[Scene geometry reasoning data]
= = =
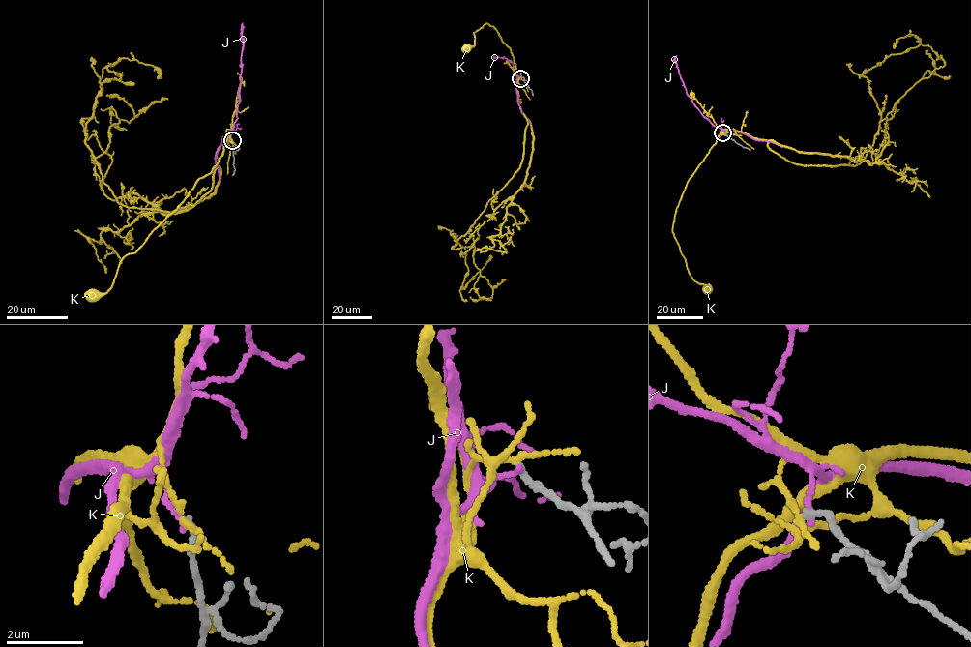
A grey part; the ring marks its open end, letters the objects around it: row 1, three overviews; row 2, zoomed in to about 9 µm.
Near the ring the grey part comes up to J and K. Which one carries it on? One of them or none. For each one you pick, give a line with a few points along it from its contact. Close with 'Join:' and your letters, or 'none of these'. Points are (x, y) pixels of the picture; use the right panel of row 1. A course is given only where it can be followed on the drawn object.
Join: none of these

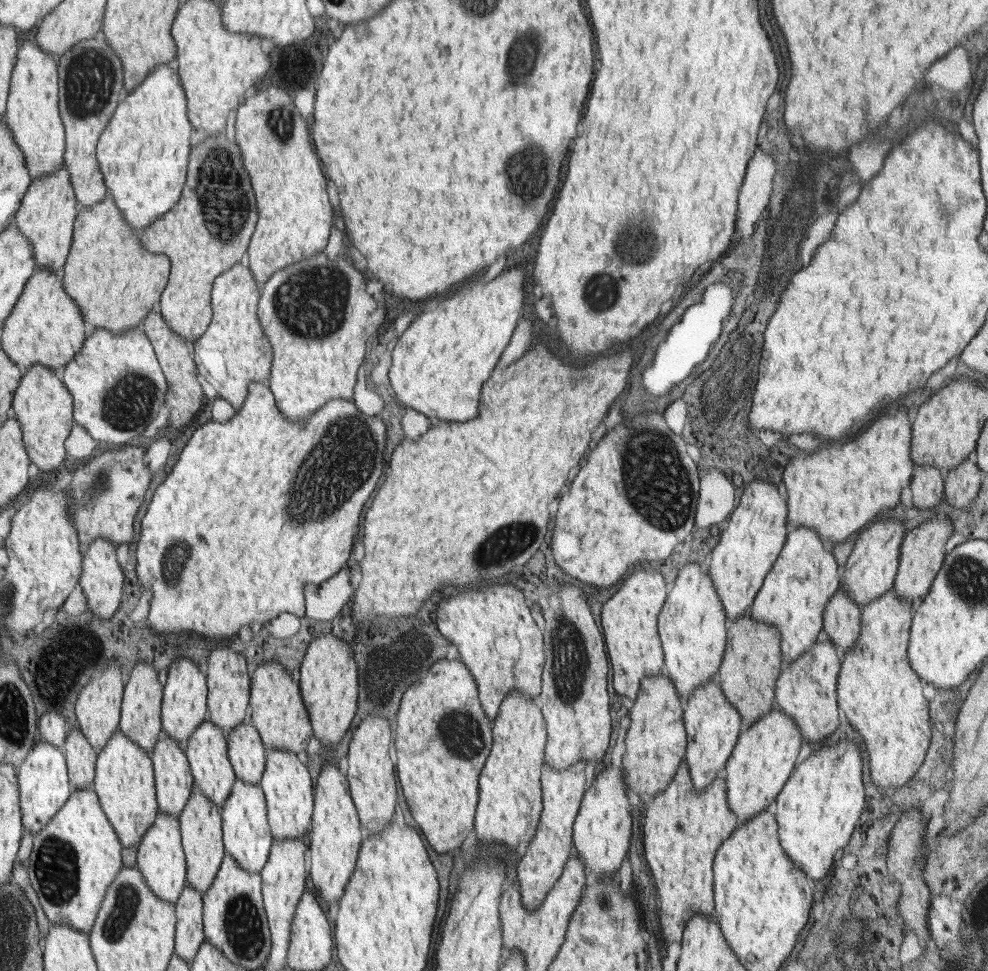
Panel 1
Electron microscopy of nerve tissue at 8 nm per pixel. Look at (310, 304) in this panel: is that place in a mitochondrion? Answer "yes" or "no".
yes

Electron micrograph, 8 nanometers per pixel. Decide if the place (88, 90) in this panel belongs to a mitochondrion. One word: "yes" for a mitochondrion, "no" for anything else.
yes

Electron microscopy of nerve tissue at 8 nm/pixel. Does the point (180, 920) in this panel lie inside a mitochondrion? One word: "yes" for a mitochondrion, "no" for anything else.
no

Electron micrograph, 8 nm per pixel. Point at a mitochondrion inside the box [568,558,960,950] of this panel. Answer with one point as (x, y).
(602, 902)

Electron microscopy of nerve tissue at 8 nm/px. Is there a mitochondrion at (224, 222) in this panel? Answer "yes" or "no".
yes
= = =
**Work required:** Exactly the lines from the one that contains "Near the ring" through the final line of the records above are needed, given again word for word, with every picture left out.

**Solution to the problem:**
Near the ring the grey part comes up to J and K. Which one carries it on? One of them or none. For each one you pick, give a line with a few points along it from its contact. Close with 'Join:' and your letters, or 'none of these'. Points are (x, y) pixels of the picture; use the right panel of row 1. A course is given only where it can be followed on the drawn object.
Join: none of these

Panel 1
Electron microscopy of nerve tissue at 8 nm per pixel. Look at (310, 304) in this panel: is that place in a mitochondrion? Answer "yes" or "no".
yes

Electron micrograph, 8 nanometers per pixel. Decide if the place (88, 90) in this panel belongs to a mitochondrion. One word: "yes" for a mitochondrion, "no" for anything else.
yes

Electron microscopy of nerve tissue at 8 nm/pixel. Does the point (180, 920) in this panel lie inside a mitochondrion? One word: "yes" for a mitochondrion, "no" for anything else.
no

Electron micrograph, 8 nm per pixel. Point at a mitochondrion inside the box [568,558,960,950] of this panel. Answer with one point as (x, y).
(602, 902)

Electron microscopy of nerve tissue at 8 nm/px. Is there a mitochondrion at (224, 222) in this panel? Answer "yes" or "no".
yes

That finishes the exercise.